# Description of the task
Lines that include "prívesok" make up the answer; copy all of them from the data below.

# Entries shown

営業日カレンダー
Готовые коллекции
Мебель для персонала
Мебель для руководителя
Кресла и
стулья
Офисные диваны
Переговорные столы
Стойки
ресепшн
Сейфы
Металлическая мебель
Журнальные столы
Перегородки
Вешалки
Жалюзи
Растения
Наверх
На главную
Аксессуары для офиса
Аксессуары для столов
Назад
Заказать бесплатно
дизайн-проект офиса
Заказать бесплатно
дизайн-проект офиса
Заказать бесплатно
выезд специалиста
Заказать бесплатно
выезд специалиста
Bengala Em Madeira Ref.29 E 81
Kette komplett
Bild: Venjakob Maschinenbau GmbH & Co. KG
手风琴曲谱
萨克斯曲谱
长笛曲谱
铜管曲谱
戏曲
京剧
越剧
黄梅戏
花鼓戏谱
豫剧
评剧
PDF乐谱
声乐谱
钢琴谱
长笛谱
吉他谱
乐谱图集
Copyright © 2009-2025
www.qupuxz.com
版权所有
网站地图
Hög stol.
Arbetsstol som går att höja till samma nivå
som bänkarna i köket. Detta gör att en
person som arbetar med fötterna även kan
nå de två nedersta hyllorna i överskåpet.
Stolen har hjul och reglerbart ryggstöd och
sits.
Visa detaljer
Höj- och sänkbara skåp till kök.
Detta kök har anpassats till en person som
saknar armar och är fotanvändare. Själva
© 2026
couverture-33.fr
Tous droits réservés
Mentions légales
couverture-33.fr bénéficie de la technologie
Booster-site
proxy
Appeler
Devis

--

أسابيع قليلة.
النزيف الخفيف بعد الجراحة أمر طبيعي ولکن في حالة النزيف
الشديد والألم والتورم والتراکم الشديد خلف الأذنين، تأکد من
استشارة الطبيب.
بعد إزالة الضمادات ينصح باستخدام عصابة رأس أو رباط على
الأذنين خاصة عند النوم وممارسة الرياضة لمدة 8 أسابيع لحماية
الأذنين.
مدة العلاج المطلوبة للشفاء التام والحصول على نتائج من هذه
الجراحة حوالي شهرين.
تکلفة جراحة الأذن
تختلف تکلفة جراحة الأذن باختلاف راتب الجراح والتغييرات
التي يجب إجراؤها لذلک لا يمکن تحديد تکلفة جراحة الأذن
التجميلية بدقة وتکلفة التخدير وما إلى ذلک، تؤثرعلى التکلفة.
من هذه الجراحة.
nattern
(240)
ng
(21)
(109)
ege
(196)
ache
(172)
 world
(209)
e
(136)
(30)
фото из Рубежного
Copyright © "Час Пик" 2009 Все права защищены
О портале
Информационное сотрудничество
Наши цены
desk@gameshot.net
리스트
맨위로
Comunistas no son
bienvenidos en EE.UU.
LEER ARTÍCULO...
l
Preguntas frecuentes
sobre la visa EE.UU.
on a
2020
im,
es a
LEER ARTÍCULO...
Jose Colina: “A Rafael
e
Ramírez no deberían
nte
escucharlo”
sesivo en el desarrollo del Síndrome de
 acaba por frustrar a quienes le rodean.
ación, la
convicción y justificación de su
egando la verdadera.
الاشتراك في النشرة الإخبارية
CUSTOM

...

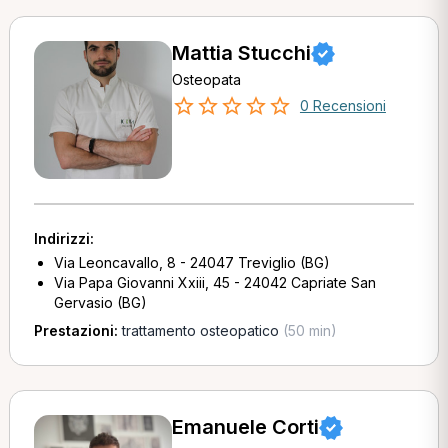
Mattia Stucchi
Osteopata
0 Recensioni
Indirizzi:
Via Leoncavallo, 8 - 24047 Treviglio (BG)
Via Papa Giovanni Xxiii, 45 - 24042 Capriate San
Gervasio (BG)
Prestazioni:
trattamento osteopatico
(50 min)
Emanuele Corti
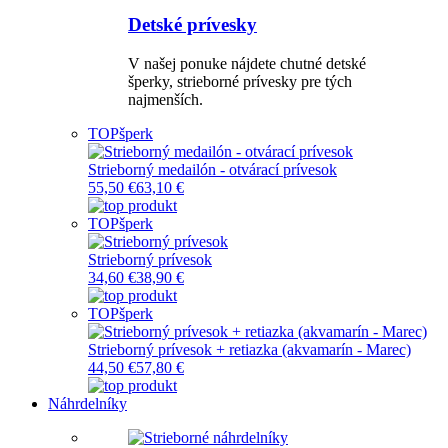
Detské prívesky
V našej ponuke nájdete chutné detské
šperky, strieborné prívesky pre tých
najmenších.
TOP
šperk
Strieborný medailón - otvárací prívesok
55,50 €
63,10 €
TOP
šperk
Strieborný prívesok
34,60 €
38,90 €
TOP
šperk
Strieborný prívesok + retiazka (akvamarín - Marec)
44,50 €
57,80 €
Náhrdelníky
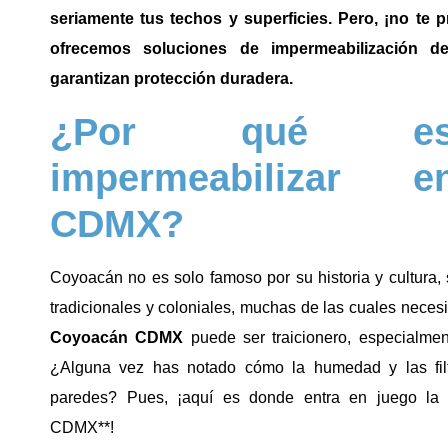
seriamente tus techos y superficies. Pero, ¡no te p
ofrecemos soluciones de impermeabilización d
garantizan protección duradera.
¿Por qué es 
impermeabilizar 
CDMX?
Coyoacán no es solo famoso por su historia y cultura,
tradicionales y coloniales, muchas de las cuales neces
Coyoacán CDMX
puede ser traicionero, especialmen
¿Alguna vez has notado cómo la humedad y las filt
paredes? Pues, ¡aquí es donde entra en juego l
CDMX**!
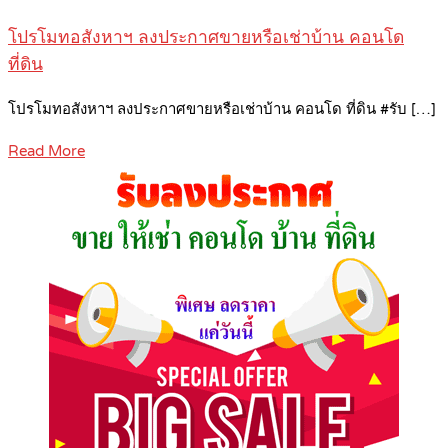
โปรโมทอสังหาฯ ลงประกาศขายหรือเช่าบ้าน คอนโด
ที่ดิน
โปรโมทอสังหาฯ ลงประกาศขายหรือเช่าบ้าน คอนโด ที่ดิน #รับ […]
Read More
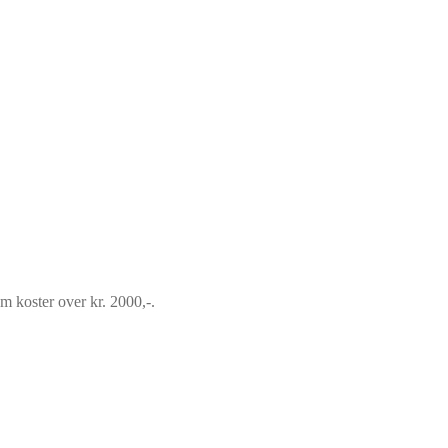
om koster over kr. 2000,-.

# Answer to this problem
Strieborný medailón - otvárací prívesok
Strieborný prívesok
Strieborný prívesok + retiazka (akvamarín - Marec)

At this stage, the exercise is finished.